Asia Pacific Rayon
- Company type: Private
- Industry: Textile manufacturing
- Headquarters: Indonesia
- Products: Viscose rayon
- Parent: Royal Golden Eagle
- Website: aprayon.com

= Asia Pacific Rayon =

Indonesian textile company

Asia Pacific Rayon (APR) is a viscose-rayon producers based in Pangkalan Kerinci, Riau, Indonesia. It has an annual capacity of 300,000 tons of viscose-rayon. The company produces renewable and biodegradable viscose-rayon, which is made from wood cellulose, and serves as an alternative to fossil-based synthetics in the textile industry. It is one of Royal Golden Eagle's (RGE's) business groups.

== Business ==
APR is the largest integrated rayon factory in Indonesia. Most of its supply comes from pulp and paper producer APRIL. It claims its "from plantation to fashion" integrated value chain supports the nation's "Making Indonesia 4.0" economic roadmap, which aims to boost competitiveness in, among many, five priority sectors: Food and drinks, automotive, textile, electronics, and chemicals.

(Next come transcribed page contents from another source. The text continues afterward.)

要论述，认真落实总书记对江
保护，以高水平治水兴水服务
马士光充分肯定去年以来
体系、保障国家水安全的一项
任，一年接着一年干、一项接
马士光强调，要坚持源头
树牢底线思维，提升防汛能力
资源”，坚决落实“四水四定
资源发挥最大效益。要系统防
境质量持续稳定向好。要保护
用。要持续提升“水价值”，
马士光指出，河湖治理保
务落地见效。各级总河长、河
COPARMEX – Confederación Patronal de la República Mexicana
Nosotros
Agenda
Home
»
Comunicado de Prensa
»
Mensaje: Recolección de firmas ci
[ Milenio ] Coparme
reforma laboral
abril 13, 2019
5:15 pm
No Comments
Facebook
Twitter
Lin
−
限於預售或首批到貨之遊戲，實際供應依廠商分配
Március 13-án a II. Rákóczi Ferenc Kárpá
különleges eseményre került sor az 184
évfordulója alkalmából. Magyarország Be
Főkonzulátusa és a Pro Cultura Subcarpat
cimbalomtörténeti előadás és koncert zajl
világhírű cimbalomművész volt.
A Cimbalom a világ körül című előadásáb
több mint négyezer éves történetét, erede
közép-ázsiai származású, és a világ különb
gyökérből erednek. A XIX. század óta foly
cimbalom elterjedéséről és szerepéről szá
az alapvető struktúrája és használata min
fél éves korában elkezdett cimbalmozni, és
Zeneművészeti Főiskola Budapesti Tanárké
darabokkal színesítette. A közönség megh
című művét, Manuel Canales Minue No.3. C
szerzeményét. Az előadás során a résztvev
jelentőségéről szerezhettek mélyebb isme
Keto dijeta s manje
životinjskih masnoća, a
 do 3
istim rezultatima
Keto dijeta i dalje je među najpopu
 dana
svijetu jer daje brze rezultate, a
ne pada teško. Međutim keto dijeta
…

The company produces viscose-rayon, commonly used in textile products. APR's products are exported to 17 countries including Brazil, Turkey, Pakistan, Sri Lanka, Bangladesh various parts of Europe.

In a collaboration with the International Chamber of Commerce and Singapore-based blockchain startup Perlin Net Group, APR on 9 April 2019 launched 'Follow Our Fibre', a blockchain project on viscose supply chain traceability.

In 2020 APR opened Jakarta Fashion Hub to encourage collaboration and growth in the Indonesian fashion and textile industry.

== Sustainability ==

APR’s operations have been 100% powered by renewable energy since 2020.

In 2021 APR launched APR2030, a series of sustainability targets to be achieved by 2030, including halving product carbon intensity and the introduction of 20% recycled content in its Viscose Staple Fibre (VSF).

In 2022 RGE and Nanyang Technological University in Singapore launched the RGE-NTU Sustainable Textile Research Centre (RGE-NTU SusTex) to advance the research of recycling technologies in urban environments.

APR achieved EU-BAT compliance in 2024, meaning it meets Best Available Techniques Associated Emission Levels (BAT-AEL) in areas including material usage, water management, wastewater treatment and air emissions.